Clara Riso

A diretora da Casa Fernando Pessoa fala da reabertura

Clara Riso

Após uma intervenção profunda, a Casa Fernando Pessoa reabriu ao público com uma nova exposição, melhor acessibilidade e um auditório mais equipado. Clara Riso, atual directora do equipamento cultural, partilha as suas impressões sobre esta nova fase da casa do poeta dos heterónimos que se quer habitada por todos.

A Casa Fernando Pessoa reabriu com uma nova exposição? O que mudou?

Estas obras de remodelação da Casa Fernando Pessoa transformaram significativamente os espaços. Eles são agora mais acessíveis, ganhámos em área e todo o edifício foi renovado em matéria de equipamentos tornando-se mais sustentável. Temos agora três pisos inteiramente dedicados à exposição que é um percurso pela obra e biografia de Pessoa. Escolhemos os três temas que nos pareceram mais interessantes: um núcleo dedicado aos heterónimos, outro à sua biblioteca particular e o terceiro à biografia, na relação com o facto de Fernando Pessoa ter vivido ali, no primeiro andar direito daquele edifício, durante 15 anos. Para além da exposição, a biblioteca que é um também um espaço central na actividade da casa, dedicada a Pessoa e à poesia mundial, foi renovada e o auditório mudou de lugar, está agora no rés-do-chão que o torna mais acessível.

### EXERCÍCIOS
a – Segundo a entrevista sobre a Casa Fernando Pessoa, durante quantos anos viveu o poeta naquele edifício?
b – Transcreva da entrevista sobre a Casa Fernando Pessoa o trecho que começa com "A diretora da" e segue até "O que mudou?", inclusive.

### DADOS REGISTADOS
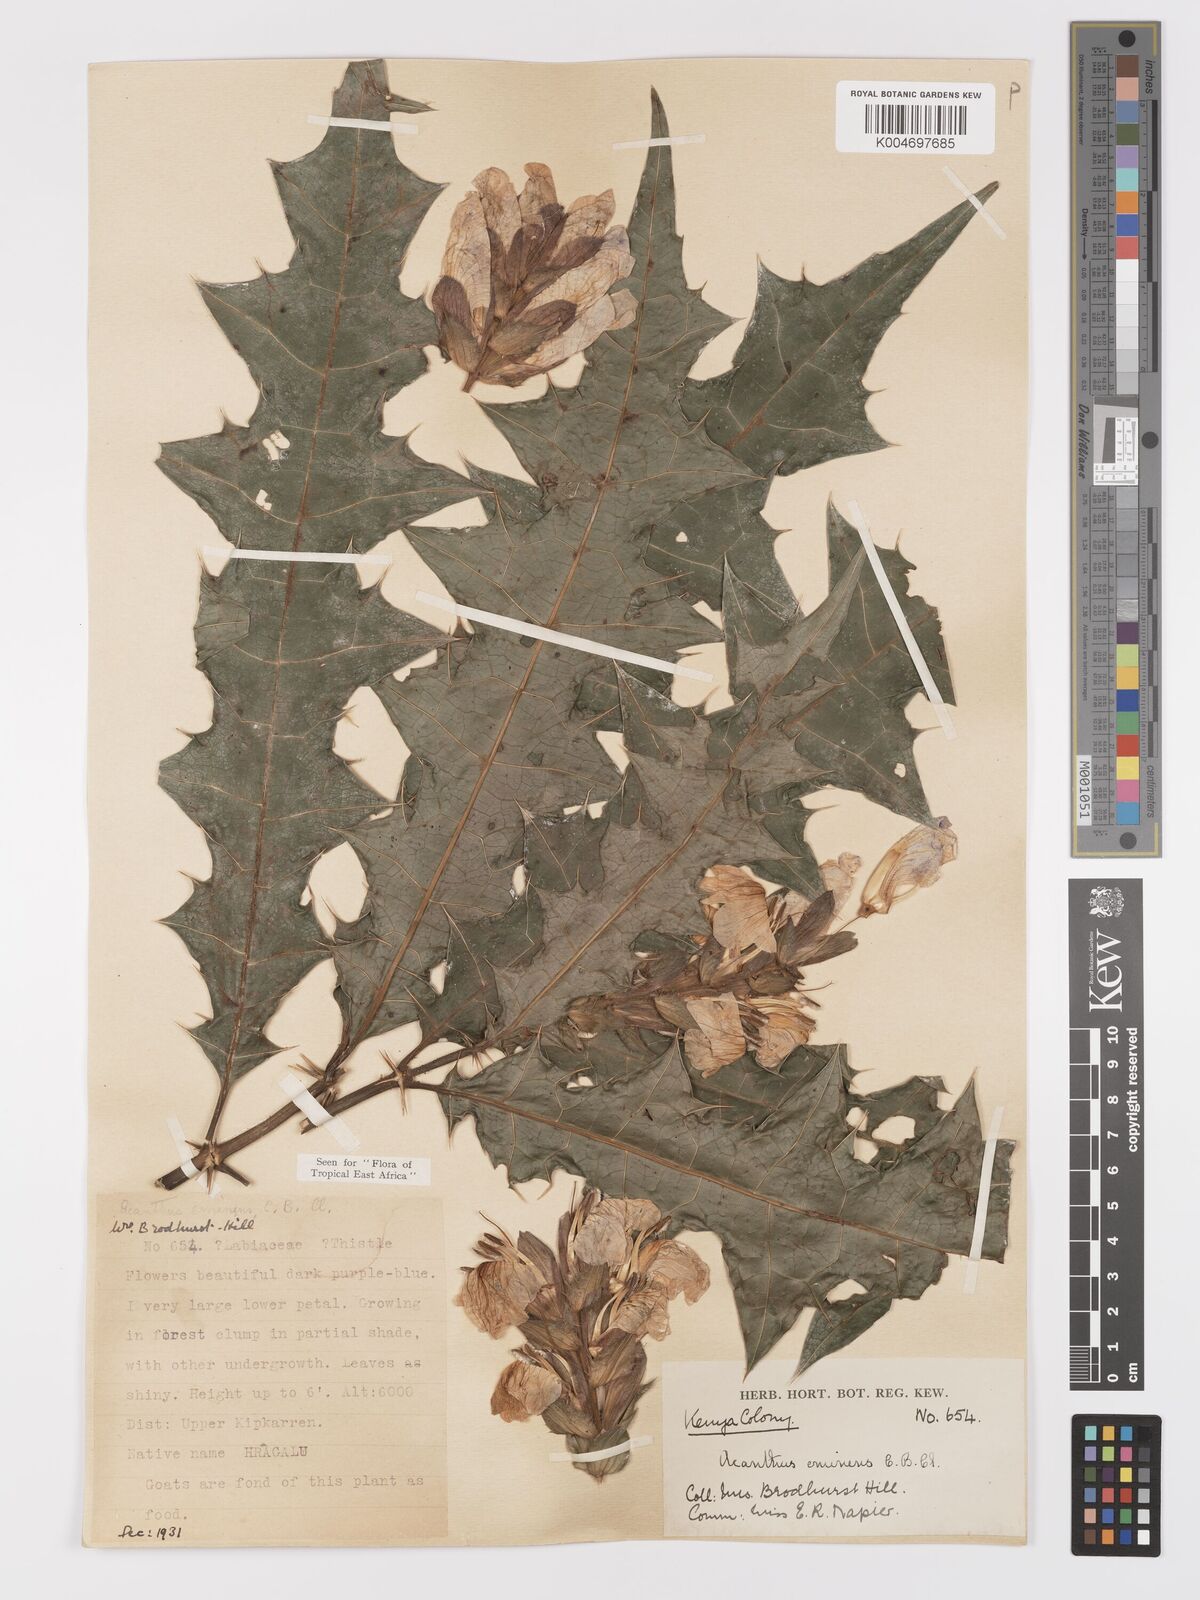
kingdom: Plantae
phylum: Tracheophyta
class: Magnoliopsida
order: Lamiales
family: Acanthaceae
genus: Acanthus
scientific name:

### RESPOSTAS
a – Fernando Pessoa viveu ali durante 15 anos.

b –
A diretora da Casa Fernando Pessoa fala da reabertura

Clara Riso

Após uma intervenção profunda, a Casa Fernando Pessoa reabriu ao público com uma nova exposição, melhor acessibilidade e um auditório mais equipado. Clara Riso, atual directora do equipamento cultural, partilha as suas impressões sobre esta nova fase da casa do poeta dos heterónimos que se quer habitada por todos.

A Casa Fernando Pessoa reabriu com uma nova exposição? O que mudou?